Data excerpts:
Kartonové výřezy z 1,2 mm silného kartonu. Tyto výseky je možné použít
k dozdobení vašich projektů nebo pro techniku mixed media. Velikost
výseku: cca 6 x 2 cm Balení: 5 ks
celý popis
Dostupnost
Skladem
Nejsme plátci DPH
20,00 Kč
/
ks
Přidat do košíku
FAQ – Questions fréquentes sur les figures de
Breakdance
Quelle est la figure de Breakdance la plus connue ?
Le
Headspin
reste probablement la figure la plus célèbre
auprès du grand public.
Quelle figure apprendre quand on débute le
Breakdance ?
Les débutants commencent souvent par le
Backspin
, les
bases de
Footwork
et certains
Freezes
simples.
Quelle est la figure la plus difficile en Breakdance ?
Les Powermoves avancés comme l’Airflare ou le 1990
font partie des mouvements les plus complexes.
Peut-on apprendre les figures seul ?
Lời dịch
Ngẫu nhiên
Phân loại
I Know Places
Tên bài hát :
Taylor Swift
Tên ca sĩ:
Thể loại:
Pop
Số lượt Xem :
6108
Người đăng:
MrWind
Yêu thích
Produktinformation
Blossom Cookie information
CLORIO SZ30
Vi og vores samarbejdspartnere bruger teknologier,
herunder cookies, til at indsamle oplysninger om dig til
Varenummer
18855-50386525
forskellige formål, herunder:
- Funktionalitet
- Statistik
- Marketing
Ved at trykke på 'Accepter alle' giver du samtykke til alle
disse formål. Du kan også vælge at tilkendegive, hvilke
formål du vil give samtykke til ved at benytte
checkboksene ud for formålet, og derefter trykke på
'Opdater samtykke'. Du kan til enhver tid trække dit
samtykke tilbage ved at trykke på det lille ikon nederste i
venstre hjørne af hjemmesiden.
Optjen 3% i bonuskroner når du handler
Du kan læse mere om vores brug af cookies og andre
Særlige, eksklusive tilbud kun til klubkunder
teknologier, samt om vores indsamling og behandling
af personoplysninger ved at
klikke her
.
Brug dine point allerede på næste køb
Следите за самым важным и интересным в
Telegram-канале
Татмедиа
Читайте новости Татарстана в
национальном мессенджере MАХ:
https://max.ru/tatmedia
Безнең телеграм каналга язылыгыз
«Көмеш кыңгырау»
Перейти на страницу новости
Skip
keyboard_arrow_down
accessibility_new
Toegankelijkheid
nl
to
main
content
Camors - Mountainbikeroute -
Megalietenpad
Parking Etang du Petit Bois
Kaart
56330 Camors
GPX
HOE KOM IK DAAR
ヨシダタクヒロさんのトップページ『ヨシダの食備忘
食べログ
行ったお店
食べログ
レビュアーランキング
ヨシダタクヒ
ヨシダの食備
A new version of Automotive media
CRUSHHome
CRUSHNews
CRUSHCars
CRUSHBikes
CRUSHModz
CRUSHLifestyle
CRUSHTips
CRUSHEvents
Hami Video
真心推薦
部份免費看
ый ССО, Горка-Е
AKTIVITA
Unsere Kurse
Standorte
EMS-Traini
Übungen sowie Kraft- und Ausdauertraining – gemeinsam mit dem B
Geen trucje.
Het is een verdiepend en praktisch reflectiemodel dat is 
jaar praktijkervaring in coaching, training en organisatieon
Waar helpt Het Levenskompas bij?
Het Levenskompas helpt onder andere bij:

==

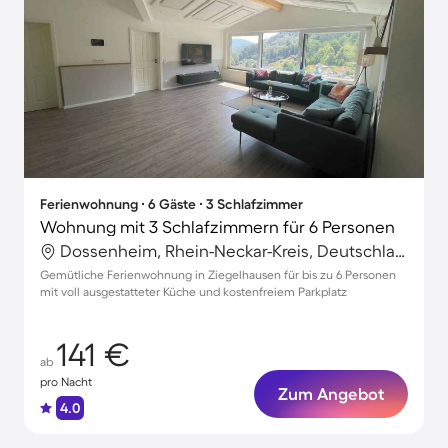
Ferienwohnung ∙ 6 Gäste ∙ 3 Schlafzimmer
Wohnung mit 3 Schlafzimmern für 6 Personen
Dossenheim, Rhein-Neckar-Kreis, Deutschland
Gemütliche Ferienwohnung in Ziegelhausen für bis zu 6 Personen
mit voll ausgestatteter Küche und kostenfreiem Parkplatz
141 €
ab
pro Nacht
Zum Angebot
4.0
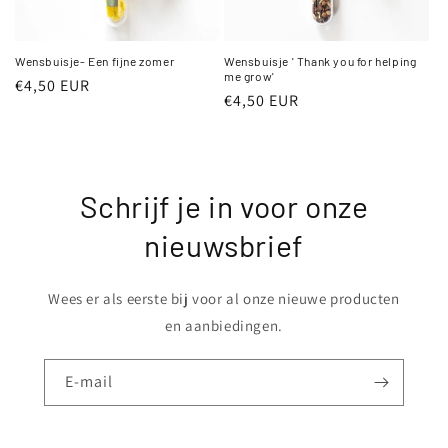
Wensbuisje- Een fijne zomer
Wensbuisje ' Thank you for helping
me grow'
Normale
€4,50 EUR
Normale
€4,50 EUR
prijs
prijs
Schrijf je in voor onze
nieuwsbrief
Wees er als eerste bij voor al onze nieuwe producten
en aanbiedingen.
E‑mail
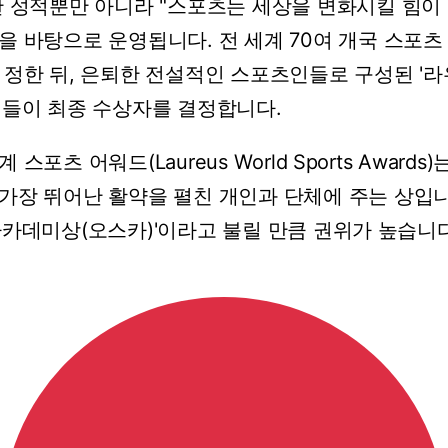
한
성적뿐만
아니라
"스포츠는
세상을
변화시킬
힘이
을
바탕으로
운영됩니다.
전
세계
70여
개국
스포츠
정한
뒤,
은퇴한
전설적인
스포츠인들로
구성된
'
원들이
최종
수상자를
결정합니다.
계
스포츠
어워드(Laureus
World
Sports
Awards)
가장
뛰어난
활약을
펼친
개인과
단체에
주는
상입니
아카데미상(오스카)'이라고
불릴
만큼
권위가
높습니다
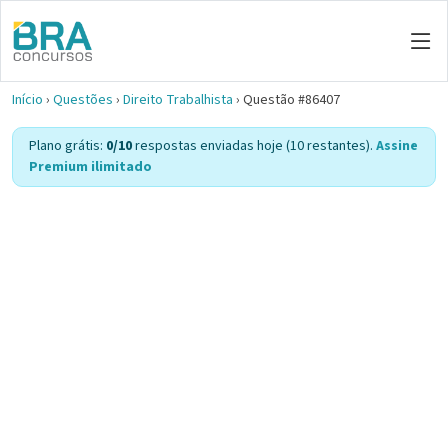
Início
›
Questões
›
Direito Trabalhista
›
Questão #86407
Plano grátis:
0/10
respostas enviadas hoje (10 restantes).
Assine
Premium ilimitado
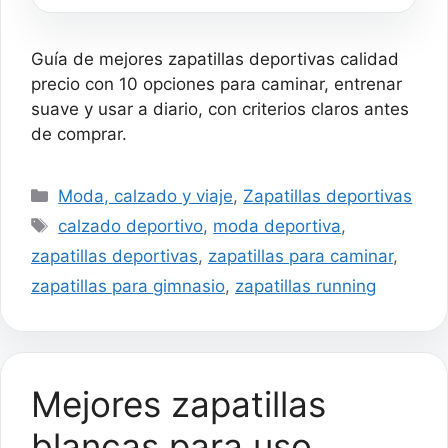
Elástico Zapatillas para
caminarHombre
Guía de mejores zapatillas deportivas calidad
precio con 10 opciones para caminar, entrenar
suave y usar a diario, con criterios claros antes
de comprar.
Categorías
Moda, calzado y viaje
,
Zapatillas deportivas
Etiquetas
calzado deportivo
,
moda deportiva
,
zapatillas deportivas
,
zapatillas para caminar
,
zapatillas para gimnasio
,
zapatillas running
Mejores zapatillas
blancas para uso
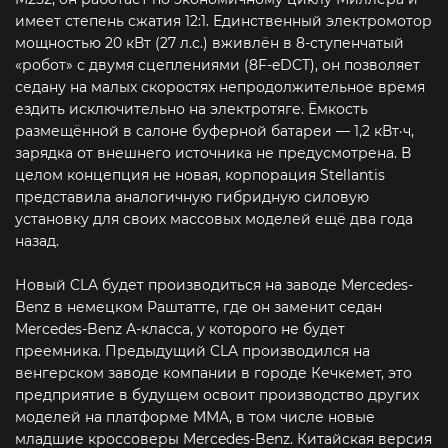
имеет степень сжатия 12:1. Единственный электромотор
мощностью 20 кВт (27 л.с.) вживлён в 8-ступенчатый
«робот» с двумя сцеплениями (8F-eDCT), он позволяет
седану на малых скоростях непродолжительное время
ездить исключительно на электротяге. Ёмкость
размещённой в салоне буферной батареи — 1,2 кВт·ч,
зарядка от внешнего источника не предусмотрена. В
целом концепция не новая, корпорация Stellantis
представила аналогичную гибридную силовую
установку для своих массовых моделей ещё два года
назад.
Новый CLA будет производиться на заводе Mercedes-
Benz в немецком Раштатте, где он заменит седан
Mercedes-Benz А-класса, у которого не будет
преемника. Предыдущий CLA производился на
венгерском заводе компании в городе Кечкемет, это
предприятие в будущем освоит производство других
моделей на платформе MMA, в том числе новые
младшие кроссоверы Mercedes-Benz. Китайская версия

---

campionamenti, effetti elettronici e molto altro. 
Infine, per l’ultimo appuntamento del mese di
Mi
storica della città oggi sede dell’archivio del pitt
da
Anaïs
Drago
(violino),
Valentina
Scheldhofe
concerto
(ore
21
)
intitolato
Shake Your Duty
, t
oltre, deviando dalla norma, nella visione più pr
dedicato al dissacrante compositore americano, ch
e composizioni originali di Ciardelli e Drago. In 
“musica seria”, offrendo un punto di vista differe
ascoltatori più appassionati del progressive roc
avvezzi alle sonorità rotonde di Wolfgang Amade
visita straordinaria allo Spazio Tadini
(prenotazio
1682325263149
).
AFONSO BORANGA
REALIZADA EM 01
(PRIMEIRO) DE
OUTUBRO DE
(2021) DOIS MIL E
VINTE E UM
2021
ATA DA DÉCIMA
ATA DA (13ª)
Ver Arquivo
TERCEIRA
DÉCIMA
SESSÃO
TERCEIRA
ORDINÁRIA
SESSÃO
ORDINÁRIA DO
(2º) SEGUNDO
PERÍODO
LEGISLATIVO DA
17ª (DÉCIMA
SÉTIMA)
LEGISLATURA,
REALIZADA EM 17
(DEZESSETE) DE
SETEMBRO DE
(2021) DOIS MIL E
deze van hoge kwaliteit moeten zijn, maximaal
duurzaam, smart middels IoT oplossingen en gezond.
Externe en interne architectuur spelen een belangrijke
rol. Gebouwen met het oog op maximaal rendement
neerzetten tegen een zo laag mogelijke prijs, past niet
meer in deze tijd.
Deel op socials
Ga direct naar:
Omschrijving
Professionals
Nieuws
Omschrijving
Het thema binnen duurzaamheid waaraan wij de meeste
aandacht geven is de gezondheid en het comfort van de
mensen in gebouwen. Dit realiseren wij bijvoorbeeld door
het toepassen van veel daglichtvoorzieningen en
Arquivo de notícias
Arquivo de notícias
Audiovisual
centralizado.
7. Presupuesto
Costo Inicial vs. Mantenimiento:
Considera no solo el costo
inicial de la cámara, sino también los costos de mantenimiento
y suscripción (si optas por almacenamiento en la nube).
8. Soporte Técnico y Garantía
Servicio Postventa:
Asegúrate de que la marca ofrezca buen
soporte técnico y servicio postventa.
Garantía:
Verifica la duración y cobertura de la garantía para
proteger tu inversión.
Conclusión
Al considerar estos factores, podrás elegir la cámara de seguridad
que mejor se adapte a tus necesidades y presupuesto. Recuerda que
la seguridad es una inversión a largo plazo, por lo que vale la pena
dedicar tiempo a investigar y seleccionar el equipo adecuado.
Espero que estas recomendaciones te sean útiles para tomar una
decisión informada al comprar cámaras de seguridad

Task details: Copy out the lines in the records from the line with "имеет степень сжатия" up to and including the line with "ездить исключительно на электротяге. Ёмкость".

Response box:
имеет степень сжатия 12:1. Единственный электромотор
мощностью 20 кВт (27 л.с.) вживлён в 8-ступенчатый
«робот» с двумя сцеплениями (8F-eDCT), он позволяет
седану на малых скоростях непродолжительное время
ездить исключительно на электротяге. Ёмкость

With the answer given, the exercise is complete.